"Face to face, man to man." Trump's "alpha male" terrorism adviser loses it
Sebastian Gorka currently serves as Deputy Assistant to Donald Trump, advising him on terrorism issues, and is also a member of the national security advisor staff. Previously, Gorka was perhaps best known as an anti-Muslim conspiracy theorist who wrote for Steve Bannon’s Breitbart News. Apparently distressed by a series of critical tweets from terrorism expert […]

Sebastian Gorka currently serves as Deputy Assistant to Donald Trump, advising him on terrorism issues, and is also a member of the national security advisor staff. Previously, Gorka was perhaps best known as an anti-Muslim conspiracy theorist who wrote for Steve Bannon’s Breitbart News.
Apparently distressed by a series of critical tweets from terrorism expert Michael S. Smith II, Gorka called him on a personal phone line and lit into him. Smith told Newsweek, “I thought it was a prank. He began by threatening me with a lawsuit.”
Smith, who is a Republican, also told the magazine, “In effect, he was threatening to entangle me in a legal battle for voicing my concerns on Twitter that he does not possess expertise sufficient to assist the president of the United States with formulating and guiding national security policies.”
Smith recorded the call, during which Gorka asked, “Why is this vitriol popping out of you, every day now?” He added, “I look at your Twitter feed once or twice a day and it’s half a dozen tweets about me, and I’ve never even met you.”
Gorka also told Smith multiple times that he wanted Smith to visit him at the White House so they could settle their differences “face to face, man to man” — an offer Gorka later rescinded due to what he described as “continued disparaging Tweets against not only myself but the administration and the President.”

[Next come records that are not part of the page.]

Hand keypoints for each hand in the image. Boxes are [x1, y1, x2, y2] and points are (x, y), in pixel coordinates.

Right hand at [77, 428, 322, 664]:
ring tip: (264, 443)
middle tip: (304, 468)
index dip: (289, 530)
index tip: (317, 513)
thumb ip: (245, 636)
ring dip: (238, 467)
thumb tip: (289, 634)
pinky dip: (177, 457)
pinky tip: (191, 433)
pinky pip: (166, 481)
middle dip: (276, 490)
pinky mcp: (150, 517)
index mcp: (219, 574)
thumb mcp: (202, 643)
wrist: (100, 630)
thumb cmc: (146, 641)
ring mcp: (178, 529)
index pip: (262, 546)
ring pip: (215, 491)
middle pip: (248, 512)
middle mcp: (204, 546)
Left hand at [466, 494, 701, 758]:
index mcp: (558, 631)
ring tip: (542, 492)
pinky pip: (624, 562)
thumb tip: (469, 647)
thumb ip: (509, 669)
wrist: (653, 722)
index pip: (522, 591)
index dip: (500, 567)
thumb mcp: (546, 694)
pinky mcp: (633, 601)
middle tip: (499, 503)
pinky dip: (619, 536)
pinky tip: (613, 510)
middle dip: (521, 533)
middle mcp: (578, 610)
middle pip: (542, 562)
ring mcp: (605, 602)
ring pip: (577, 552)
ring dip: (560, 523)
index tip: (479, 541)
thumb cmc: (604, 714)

This behavior is in line with previous, strangely aggressive rhetoric that Gorka has used before. Appearing in December with Fox News’ Sean Hannity, Gorka said that after Trump’s inauguration “the era of the pajama boy is over” and “the alpha males are back,” signaling a return to a more aggressive foreign policy on Trump’s behalf.
Gorka has been repeatedly criticized by experts in the terrorism field. Cindy Storer, a former CIA analyst, told the Washington Post, “He thinks the government and intelligence agencies don’t know anything about radicalization, but the government knows a lot and thinks he’s nuts.”

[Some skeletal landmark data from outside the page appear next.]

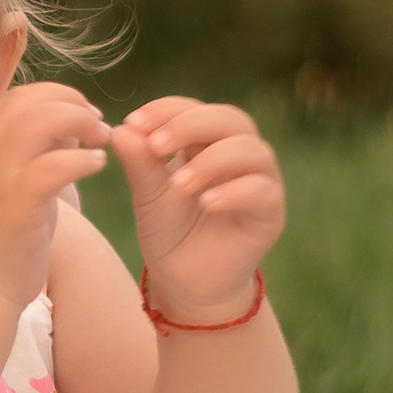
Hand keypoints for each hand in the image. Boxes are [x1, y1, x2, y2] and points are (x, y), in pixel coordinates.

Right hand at [0, 79, 112, 313]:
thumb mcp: (12, 188)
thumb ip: (34, 154)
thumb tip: (69, 125)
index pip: (16, 97)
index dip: (55, 95)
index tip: (82, 113)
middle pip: (29, 100)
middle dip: (73, 103)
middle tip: (99, 124)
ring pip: (42, 121)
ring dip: (81, 123)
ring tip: (103, 142)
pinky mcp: (17, 201)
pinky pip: (57, 163)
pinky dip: (84, 158)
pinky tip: (98, 166)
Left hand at [108, 95, 283, 320]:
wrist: (186, 282)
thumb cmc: (169, 233)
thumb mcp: (148, 196)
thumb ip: (139, 163)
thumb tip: (121, 129)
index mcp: (207, 142)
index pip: (194, 109)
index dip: (167, 110)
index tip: (135, 123)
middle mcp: (239, 154)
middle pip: (229, 119)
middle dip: (190, 126)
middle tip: (157, 145)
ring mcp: (260, 181)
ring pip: (251, 150)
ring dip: (212, 161)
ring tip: (179, 184)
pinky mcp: (271, 212)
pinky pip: (262, 190)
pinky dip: (234, 192)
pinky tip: (206, 203)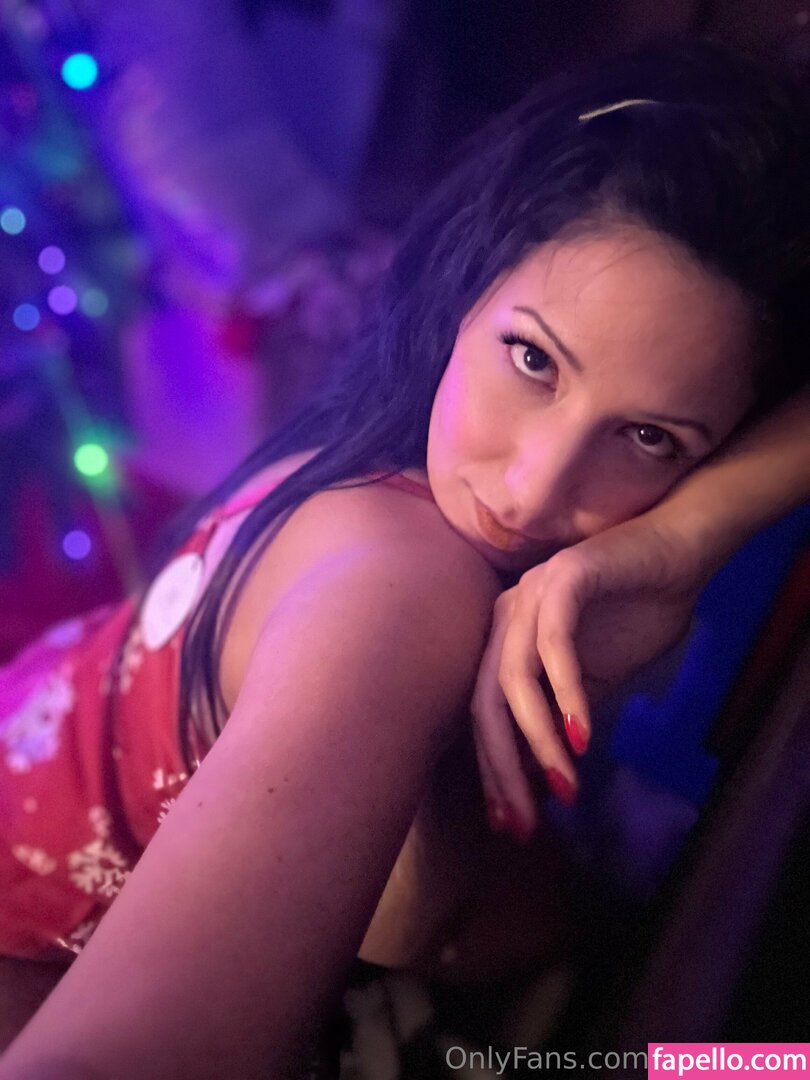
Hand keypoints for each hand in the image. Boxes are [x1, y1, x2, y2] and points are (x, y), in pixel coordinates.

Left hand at [471, 510, 709, 839]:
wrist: (680, 554)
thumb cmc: (638, 613)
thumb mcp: (596, 681)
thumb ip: (562, 719)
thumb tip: (537, 775)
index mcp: (506, 639)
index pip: (485, 713)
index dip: (494, 771)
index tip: (509, 823)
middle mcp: (506, 616)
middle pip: (485, 702)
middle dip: (502, 769)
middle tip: (524, 823)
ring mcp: (530, 594)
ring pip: (513, 679)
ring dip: (536, 740)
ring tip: (564, 787)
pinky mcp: (562, 578)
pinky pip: (553, 644)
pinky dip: (566, 693)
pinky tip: (581, 736)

One of the key concerns about Gorka’s views is that he believes that terrorism is rooted in Islam, and has said that “martial” parts of the Koran predispose some Muslims to acts of terror. Omid Safi, a professor of Middle Eastern studies at Duke University, told the Post that Gorka’s rhetoric is “dangerous” and “is music to the ears of [the Islamic State].”

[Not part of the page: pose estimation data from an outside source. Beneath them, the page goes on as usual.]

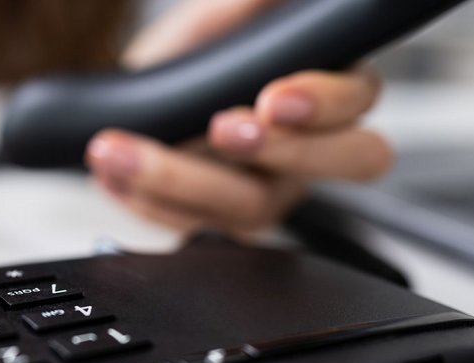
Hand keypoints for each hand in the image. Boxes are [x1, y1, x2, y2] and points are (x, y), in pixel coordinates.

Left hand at [87, 0, 391, 233]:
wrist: (134, 98)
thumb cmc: (192, 56)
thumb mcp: (219, 19)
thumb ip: (249, 6)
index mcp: (326, 90)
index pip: (358, 100)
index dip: (325, 103)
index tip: (274, 99)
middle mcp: (310, 149)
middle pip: (345, 165)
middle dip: (289, 151)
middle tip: (223, 129)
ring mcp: (269, 193)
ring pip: (254, 206)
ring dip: (183, 179)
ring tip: (124, 151)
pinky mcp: (220, 223)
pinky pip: (197, 229)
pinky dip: (149, 202)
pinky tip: (115, 175)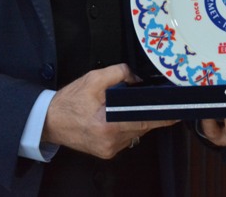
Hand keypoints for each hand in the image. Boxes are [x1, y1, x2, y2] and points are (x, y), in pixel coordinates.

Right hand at [43, 63, 177, 158]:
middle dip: (148, 113)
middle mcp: (111, 141)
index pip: (144, 121)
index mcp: (108, 125)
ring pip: (136, 133)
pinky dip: (127, 126)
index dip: (162, 116)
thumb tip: (138, 78)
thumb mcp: (93, 79)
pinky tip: (120, 117)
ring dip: (137, 120)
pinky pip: (127, 137)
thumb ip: (119, 73)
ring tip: (127, 107)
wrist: (49, 121)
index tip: (176, 112)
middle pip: (142, 127)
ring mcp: (109, 149)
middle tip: (151, 101)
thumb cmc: (69, 102)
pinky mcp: (107, 152)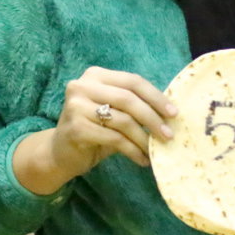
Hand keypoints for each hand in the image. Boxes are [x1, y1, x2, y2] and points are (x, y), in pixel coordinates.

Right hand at [12, 67, 176, 195]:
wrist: (60, 153)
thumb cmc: (93, 129)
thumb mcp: (113, 111)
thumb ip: (134, 105)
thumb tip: (171, 112)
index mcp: (96, 75)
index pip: (132, 81)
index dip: (156, 96)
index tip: (174, 113)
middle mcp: (83, 86)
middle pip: (128, 99)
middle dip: (153, 118)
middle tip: (169, 135)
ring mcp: (76, 106)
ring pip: (123, 120)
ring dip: (144, 138)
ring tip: (154, 150)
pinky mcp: (76, 128)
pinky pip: (114, 139)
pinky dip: (132, 150)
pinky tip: (141, 159)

Business Insider reported that “several national-security experts questioned Gorka’s credibility in their field, saying he is often dismissed as an outspoken conservative pundit who lacks the chops to serve in the highest levels of the White House advising on national-security policy.”
And this is not the first odd episode in Gorka’s history: Last year, he was arrested while attempting to get a 9mm gun onto an airplane, and was stopped when the gun was detected by a TSA x-ray machine.
And this is a man who is advising the president on issues related to terrorism and national security.